A critical evaluation of Philip Roth--the first of its kind--that takes on the man, the myth, and the work
Philip Roth is one of the most renowned writers of our time. From his debut,
Goodbye, Columbus, which won the National Book Award in 1960, and the explosion of
Portnoy's Complaint in 1969 to his haunting reimagining of Anne Frank's story in
The Ghost Writer ten years later and the series of masterworks starting in the mid-eighties--
The Counterlife,
Patrimony,
Operation Shylock,
Sabbath's Theater,
American Pastoral,
The Human Stain--Roth has produced some of the great American literature of the modern era. And yet there has been no major critical work about him until now.

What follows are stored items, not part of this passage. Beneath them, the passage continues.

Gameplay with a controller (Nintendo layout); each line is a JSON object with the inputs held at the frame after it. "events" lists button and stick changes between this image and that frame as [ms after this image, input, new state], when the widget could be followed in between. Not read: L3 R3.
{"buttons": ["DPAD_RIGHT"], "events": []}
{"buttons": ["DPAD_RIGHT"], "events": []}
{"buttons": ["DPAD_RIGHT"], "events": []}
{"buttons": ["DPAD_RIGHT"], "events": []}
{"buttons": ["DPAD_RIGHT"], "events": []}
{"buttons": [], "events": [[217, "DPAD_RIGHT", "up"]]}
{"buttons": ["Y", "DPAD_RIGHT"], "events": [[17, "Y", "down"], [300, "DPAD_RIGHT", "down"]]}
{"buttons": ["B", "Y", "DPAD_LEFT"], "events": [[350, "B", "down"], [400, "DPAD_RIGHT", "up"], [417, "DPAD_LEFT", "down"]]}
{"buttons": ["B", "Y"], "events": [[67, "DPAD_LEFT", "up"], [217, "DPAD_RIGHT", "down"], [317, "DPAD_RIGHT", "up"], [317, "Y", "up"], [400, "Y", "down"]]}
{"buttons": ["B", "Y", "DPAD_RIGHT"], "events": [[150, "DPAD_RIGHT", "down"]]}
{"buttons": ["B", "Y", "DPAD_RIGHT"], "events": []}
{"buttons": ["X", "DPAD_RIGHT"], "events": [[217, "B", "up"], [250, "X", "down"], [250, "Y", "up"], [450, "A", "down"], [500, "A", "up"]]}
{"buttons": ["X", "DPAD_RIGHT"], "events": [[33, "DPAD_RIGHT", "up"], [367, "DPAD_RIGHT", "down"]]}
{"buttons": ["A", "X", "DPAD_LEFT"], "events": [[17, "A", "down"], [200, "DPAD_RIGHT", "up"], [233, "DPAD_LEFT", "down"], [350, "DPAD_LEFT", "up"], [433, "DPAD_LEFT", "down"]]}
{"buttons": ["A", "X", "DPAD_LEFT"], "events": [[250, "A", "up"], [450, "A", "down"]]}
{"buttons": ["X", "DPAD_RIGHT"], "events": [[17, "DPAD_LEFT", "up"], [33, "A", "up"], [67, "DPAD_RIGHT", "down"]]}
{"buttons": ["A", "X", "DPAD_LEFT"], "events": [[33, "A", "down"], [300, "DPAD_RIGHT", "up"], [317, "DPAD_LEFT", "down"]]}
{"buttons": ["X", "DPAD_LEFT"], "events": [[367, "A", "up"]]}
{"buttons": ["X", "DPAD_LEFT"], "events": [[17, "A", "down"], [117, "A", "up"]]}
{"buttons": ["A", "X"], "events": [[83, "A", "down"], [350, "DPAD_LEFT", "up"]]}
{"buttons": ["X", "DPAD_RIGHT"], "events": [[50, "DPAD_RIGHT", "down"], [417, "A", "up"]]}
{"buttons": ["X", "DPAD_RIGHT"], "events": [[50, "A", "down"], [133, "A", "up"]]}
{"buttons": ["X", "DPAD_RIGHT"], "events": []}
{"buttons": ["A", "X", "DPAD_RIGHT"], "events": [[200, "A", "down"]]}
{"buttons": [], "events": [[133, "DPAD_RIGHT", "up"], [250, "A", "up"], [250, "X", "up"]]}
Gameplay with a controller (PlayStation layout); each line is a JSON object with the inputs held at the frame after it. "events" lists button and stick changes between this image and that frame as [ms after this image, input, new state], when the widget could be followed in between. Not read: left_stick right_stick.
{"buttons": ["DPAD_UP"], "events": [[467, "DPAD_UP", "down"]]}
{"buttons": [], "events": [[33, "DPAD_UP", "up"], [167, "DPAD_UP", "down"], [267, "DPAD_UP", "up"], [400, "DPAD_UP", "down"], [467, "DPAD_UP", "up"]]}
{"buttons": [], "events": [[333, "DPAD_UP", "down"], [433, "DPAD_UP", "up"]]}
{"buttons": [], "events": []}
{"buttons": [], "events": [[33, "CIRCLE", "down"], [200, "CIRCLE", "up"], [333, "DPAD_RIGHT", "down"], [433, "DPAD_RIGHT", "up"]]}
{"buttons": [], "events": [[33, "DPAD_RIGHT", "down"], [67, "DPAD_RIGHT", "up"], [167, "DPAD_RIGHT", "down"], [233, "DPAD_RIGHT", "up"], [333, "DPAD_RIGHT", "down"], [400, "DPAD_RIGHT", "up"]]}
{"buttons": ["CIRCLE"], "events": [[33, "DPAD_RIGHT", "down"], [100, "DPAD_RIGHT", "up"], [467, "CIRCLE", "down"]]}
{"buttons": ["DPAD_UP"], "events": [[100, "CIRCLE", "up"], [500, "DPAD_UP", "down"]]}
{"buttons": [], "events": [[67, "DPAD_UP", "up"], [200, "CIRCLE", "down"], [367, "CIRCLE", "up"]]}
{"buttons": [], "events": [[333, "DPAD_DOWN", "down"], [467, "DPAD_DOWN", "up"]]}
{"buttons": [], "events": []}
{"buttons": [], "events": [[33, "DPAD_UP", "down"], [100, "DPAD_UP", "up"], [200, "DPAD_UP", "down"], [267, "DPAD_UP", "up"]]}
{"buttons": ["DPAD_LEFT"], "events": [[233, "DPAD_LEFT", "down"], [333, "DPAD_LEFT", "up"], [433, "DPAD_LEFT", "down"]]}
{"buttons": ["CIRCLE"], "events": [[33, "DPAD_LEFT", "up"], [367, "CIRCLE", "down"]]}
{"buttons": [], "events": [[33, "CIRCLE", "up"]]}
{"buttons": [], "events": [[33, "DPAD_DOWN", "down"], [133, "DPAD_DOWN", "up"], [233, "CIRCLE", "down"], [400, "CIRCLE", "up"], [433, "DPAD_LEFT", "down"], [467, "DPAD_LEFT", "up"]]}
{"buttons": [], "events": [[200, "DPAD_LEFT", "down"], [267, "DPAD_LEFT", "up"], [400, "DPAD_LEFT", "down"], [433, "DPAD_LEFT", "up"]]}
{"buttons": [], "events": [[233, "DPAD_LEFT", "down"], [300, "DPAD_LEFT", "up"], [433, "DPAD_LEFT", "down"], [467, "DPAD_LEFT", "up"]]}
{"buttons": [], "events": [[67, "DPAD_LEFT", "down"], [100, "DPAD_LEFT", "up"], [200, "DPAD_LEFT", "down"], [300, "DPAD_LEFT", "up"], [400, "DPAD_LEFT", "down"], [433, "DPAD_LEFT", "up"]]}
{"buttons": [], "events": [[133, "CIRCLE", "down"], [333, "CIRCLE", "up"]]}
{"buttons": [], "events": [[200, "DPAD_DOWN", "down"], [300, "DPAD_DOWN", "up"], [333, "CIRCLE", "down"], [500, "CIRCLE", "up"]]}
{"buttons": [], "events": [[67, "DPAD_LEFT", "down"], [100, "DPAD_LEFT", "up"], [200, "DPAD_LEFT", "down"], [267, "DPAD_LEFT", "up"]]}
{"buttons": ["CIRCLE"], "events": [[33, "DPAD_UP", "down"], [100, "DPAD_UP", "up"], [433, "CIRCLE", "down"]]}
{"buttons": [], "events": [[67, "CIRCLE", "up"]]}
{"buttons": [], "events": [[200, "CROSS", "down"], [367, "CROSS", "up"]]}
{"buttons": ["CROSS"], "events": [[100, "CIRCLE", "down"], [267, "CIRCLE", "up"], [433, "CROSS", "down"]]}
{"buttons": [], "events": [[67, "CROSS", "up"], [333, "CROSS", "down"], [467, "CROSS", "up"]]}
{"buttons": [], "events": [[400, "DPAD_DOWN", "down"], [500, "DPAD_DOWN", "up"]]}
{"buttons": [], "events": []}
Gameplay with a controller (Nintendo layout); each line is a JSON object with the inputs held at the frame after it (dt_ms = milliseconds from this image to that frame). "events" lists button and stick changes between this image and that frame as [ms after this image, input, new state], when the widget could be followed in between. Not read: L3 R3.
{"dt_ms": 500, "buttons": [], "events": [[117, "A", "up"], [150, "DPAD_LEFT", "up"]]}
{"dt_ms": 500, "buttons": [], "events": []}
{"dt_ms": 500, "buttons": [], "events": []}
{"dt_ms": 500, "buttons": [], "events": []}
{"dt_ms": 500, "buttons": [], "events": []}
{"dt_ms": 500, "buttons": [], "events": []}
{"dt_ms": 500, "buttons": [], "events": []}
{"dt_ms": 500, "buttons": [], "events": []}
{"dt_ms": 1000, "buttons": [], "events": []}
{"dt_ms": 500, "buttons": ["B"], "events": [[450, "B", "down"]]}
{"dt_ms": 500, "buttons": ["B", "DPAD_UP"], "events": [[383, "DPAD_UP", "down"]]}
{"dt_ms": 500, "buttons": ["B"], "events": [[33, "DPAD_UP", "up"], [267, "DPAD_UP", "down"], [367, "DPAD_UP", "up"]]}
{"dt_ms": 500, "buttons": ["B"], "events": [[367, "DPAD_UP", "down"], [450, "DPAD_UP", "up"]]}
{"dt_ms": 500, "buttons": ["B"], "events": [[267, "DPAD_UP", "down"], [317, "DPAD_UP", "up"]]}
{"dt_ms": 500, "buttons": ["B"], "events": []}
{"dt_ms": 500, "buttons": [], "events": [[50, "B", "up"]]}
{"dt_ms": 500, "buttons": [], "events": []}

Here, at last, is the story of Roth's creative life.
Roth Unbound is not a biography--though it contains a wealth of previously undisclosed biographical details and unpublished material--but something ultimately more rewarding: the exploration of a great writer through his art.
Claudia Roth Pierpont, a staff writer for
The New Yorker, has known Roth for nearly a decade. Her carefully researched and gracefully written account is filled with remarks from Roth himself, drawn from their ongoing conversations. Here are insights and anecdotes that will change the way many readers perceive this most controversial and galvanizing writer: a young and unhappily married Roth struggling to write; a wildly successful Roth, after the uproar over
Portnoy, working to help writers from Eastern Europe and to get their books known in the West; Roth responding to the early, Jewish--and the later, feminist--attacks on his work. Here are Roth's family, his inspirations, his critics, the full range of his fiction, and his friendships with such figures as Saul Bellow and John Updike. Here is Roth at work and at play.
Roth Unbound is a major achievement--a highly readable story that helps us make sense of one of the most vital literary careers of the twentieth and twenty-first centuries.